Warning: unpolished thoughts (a.k.a. rambling) follow...

A colleague recently sent an article describing the age-old problem of math topic coverage being a mile wide and in inch deep.  A few excerpts from the article are enough to illustrate the main points math curriculum crisis transpiring in the state of Florida right now:

"The problem with the old standards, educators say, is that many topics were covered lightly and then repeated year after year."
 and
"Because the state's annual test measured performance on the 89 standards, Kuches and other teachers had no choice but to race through them in the hope that students would learn.

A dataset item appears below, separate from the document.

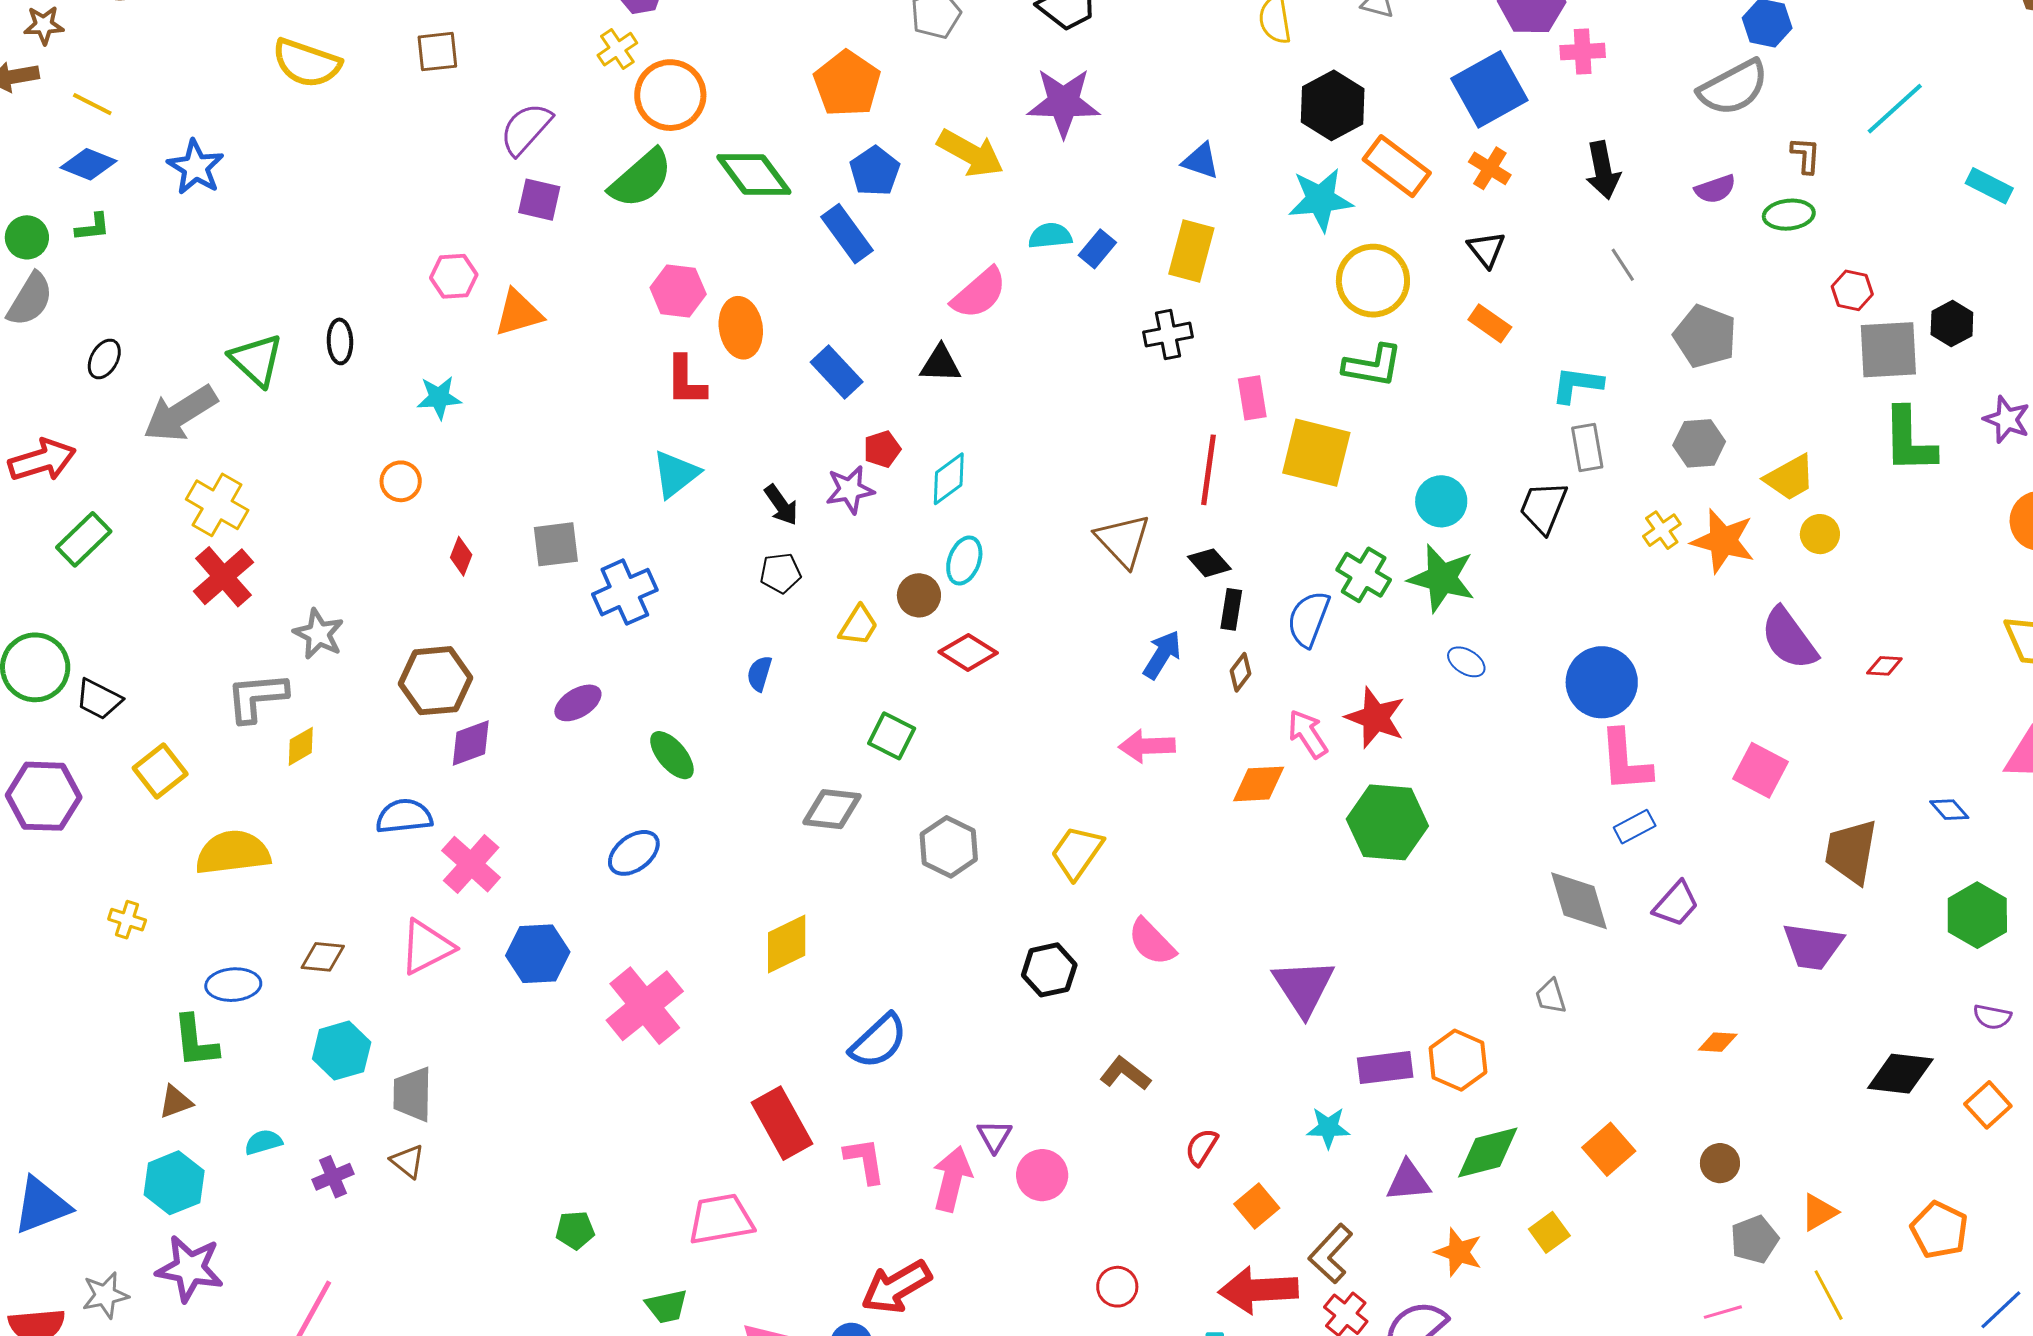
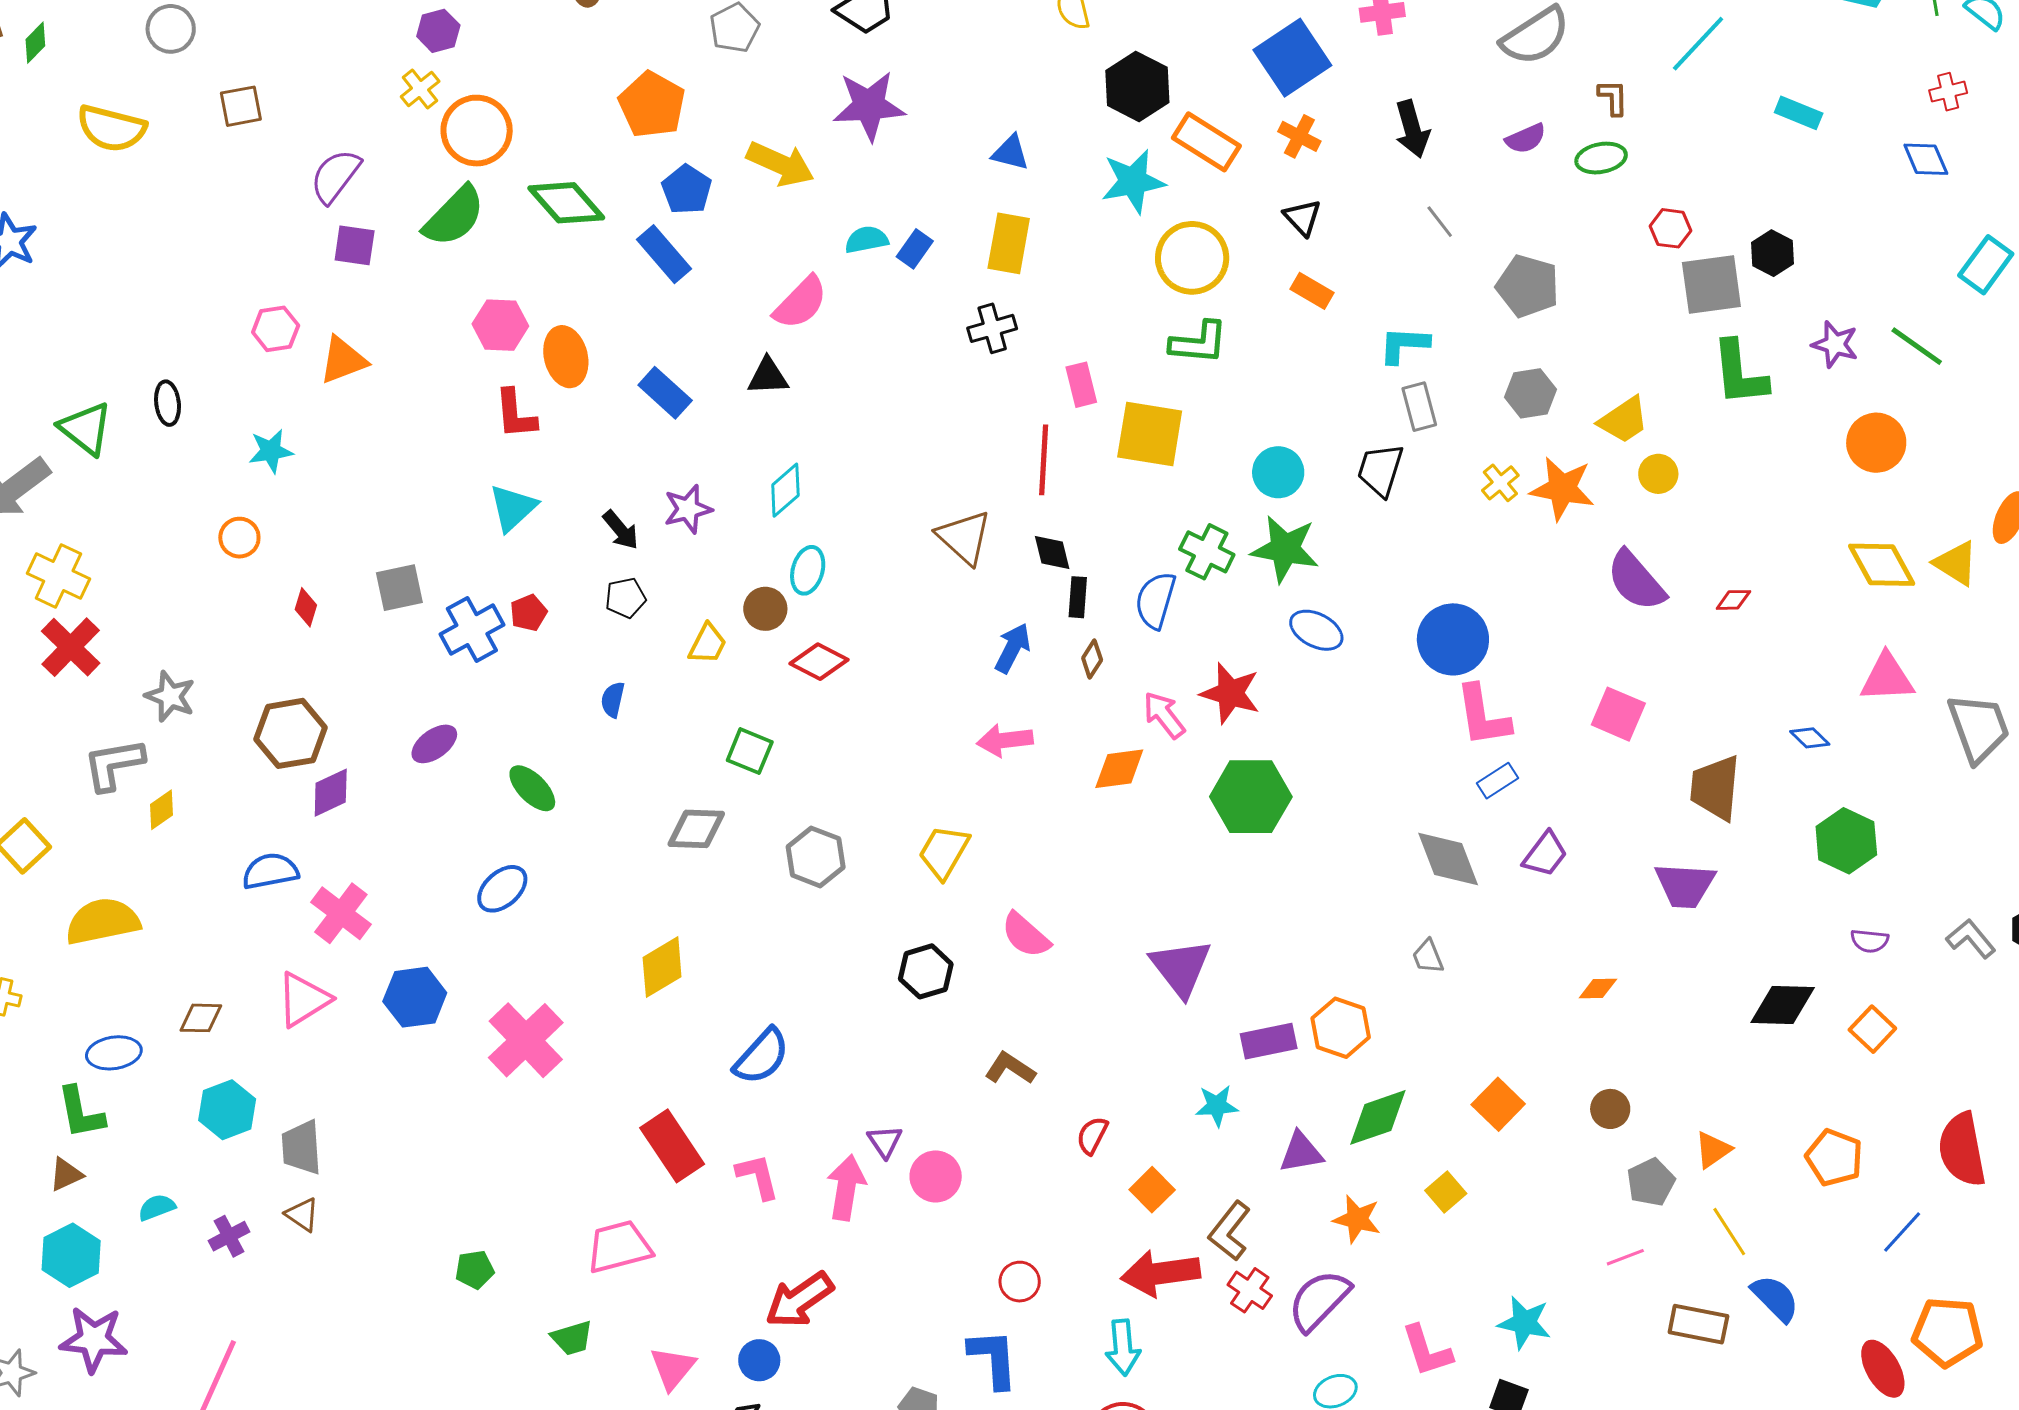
red pentagon: (882, 449) -> (529, 613), moved
black diamond: (1209, 563) -> (1052, 553), turned 33
blue ellipse: (1466, 662) -> (1316, 630), size x1.4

The results were not always good, especially for slower learners."
I used to think that this problem could be quickly fixed...just teach fewer topics and explore them from many different angles so that ALL students can understand them.  After a dozen or so semesters teaching, Geometry, I still think this is a good idea in theory, but I have also realized that some young minds just aren't mature enough to comprehend certain math topics.  Think about Bloom's Taxonomy (or a more specific math example, van Hiele levels of geometric reasoning) and how some students struggle with the knowledge or comprehension level of many topics in school.  In Geometry, our curriculum (i.e. proofs, inductive and deductive reasoning) implies students should be synthesizing and evaluating geometric ideas.  From my experience, that's just not cognitively possible for some students as fifteen or sixteen year-olds.  It might not be possible until they are seventeen or eighteen.  If the topics don't repeat themselves, at least a little bit, students will be missing out on the opportunity to be exposed to these ideas later on in their "math career." 

I do like the approach of only teaching several big ideas each year during middle school math, but I'm just not sure if its reproducible at the high school level.  Some spiraling of topics seems to make sense, but how much is too much given what we know about adolescents' cognitive abilities?  I am by no means an expert in adolescent psychology, so I'm hoping y'all are able to chime in with your thoughts and experiences.